**Directions for this task**
Whenever a picture appears, leave it out while repeating all the other data exactly.

**Given material**
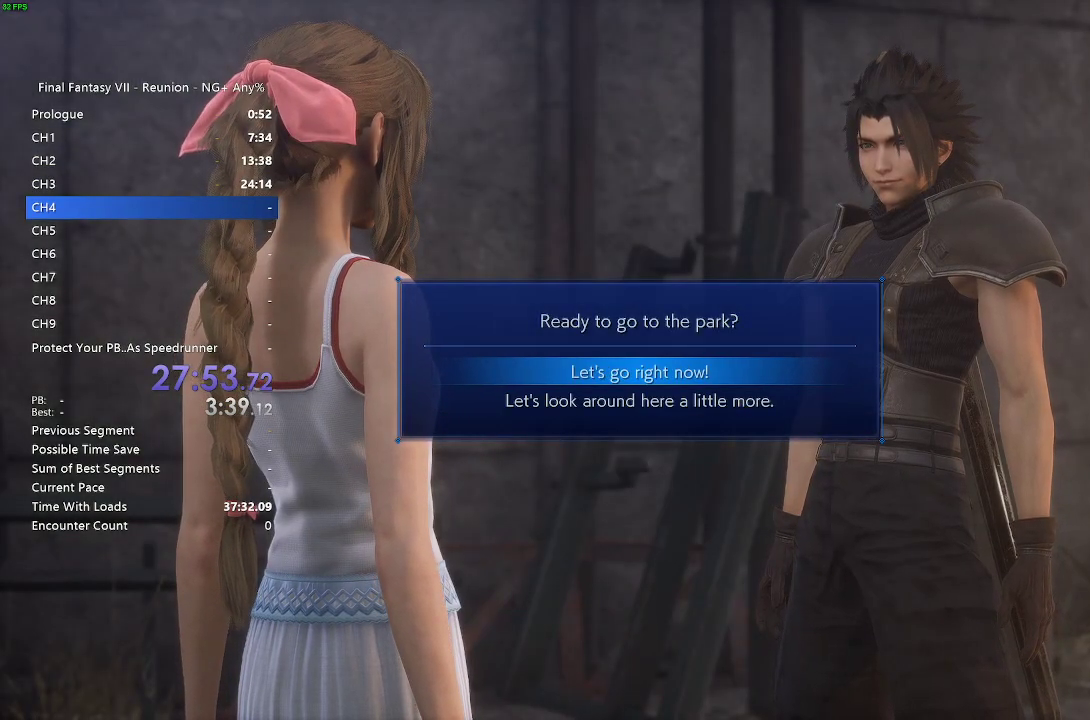
{"buttons": [], "left_stick": "center", "right_stick": "center", "events": [[83, "DPAD_DOWN", "up"]]}
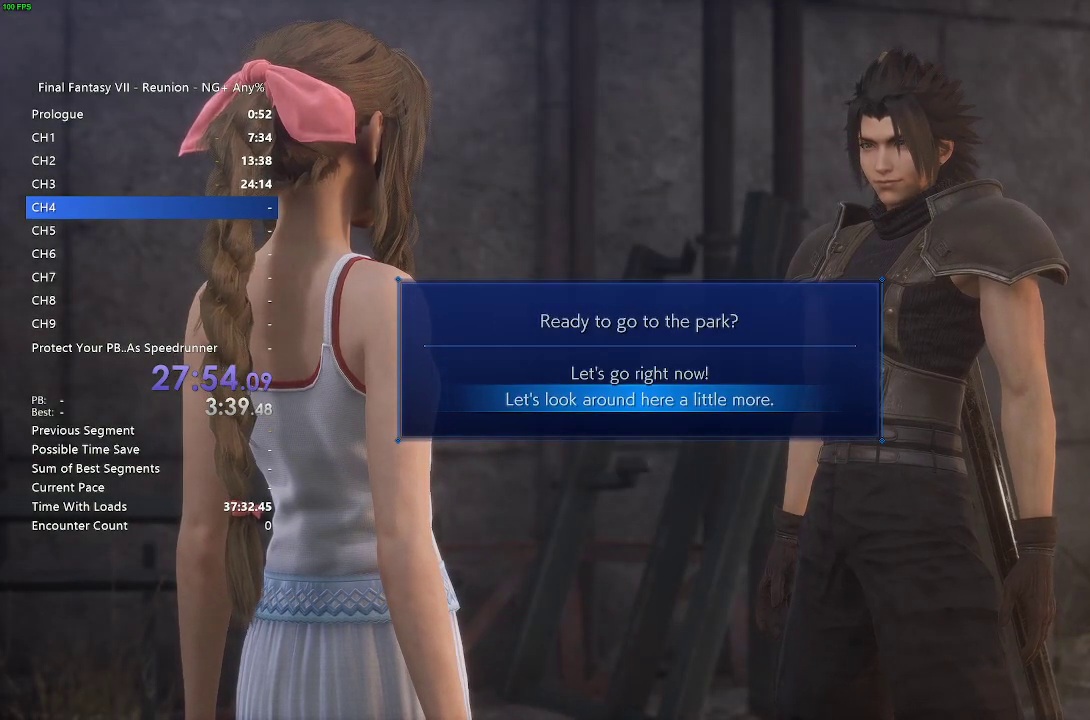
{"buttons": ["CROSS"], "left_stick": "center", "right_stick": "center", "events": [[317, "DPAD_UP", "down"], [433, "CROSS", "down"], [433, "DPAD_UP", "up"]]}
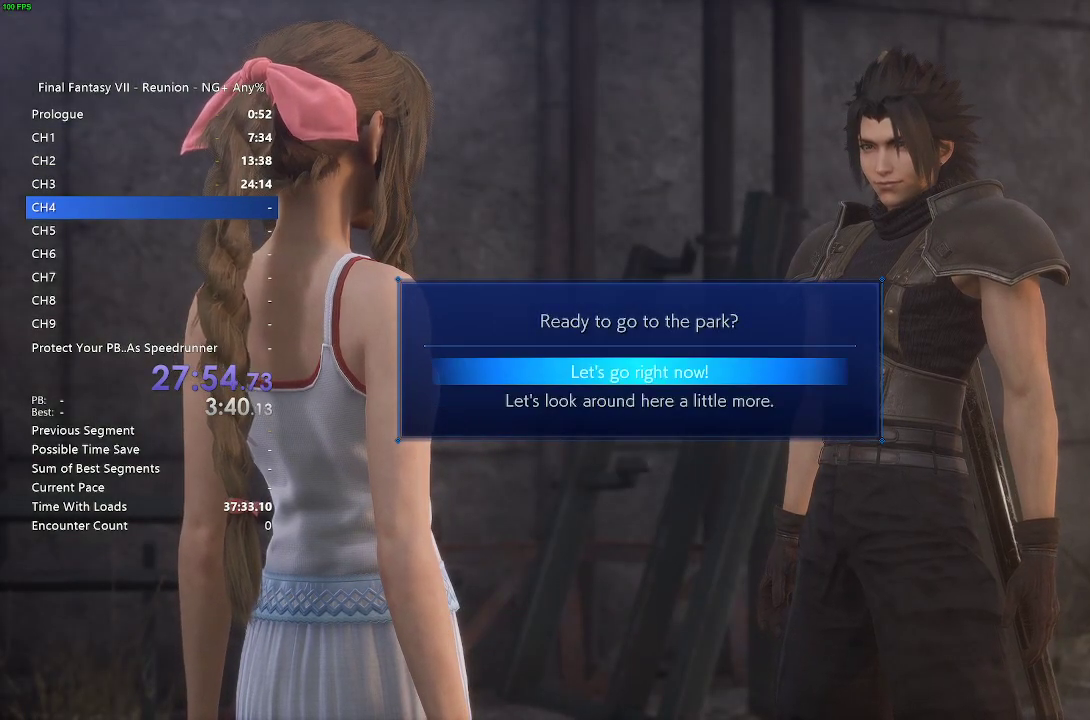
{"buttons": [], "left_stick": "center", "right_stick": "center", "events": [[50, "CROSS", "up"], [167, "CROSS", "down"], [200, "CROSS", "up"]]}
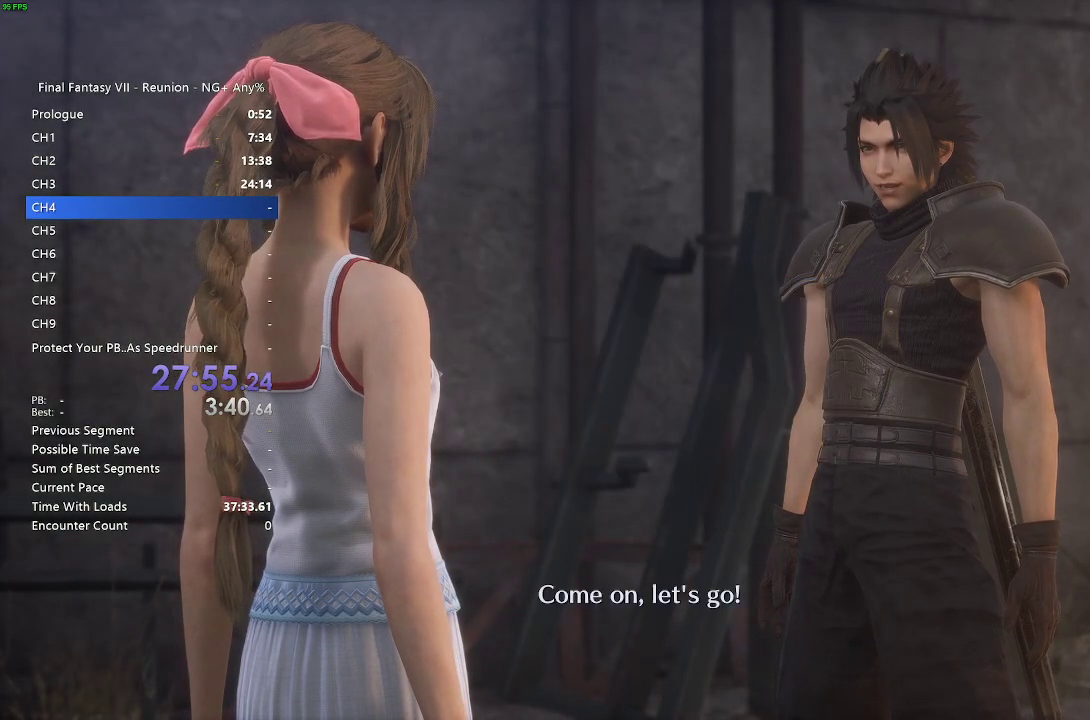
{"buttons": [], "left_stick": "center", "right_stick": "center", "events": []}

**Exercise solution**
{"buttons": [], "left_stick": "center", "right_stick": "center", "events": [[83, "DPAD_DOWN", "up"]]}
{"buttons": ["CROSS"], "left_stick": "center", "right_stick": "center", "events": [[317, "DPAD_UP", "down"], [433, "CROSS", "down"], [433, "DPAD_UP", "up"]]}
{"buttons": [], "left_stick": "center", "right_stick": "center", "events": [[50, "CROSS", "up"], [167, "CROSS", "down"], [200, "CROSS", "up"]]}
{"buttons": [], "left_stick": "center", "right_stick": "center", "events": []}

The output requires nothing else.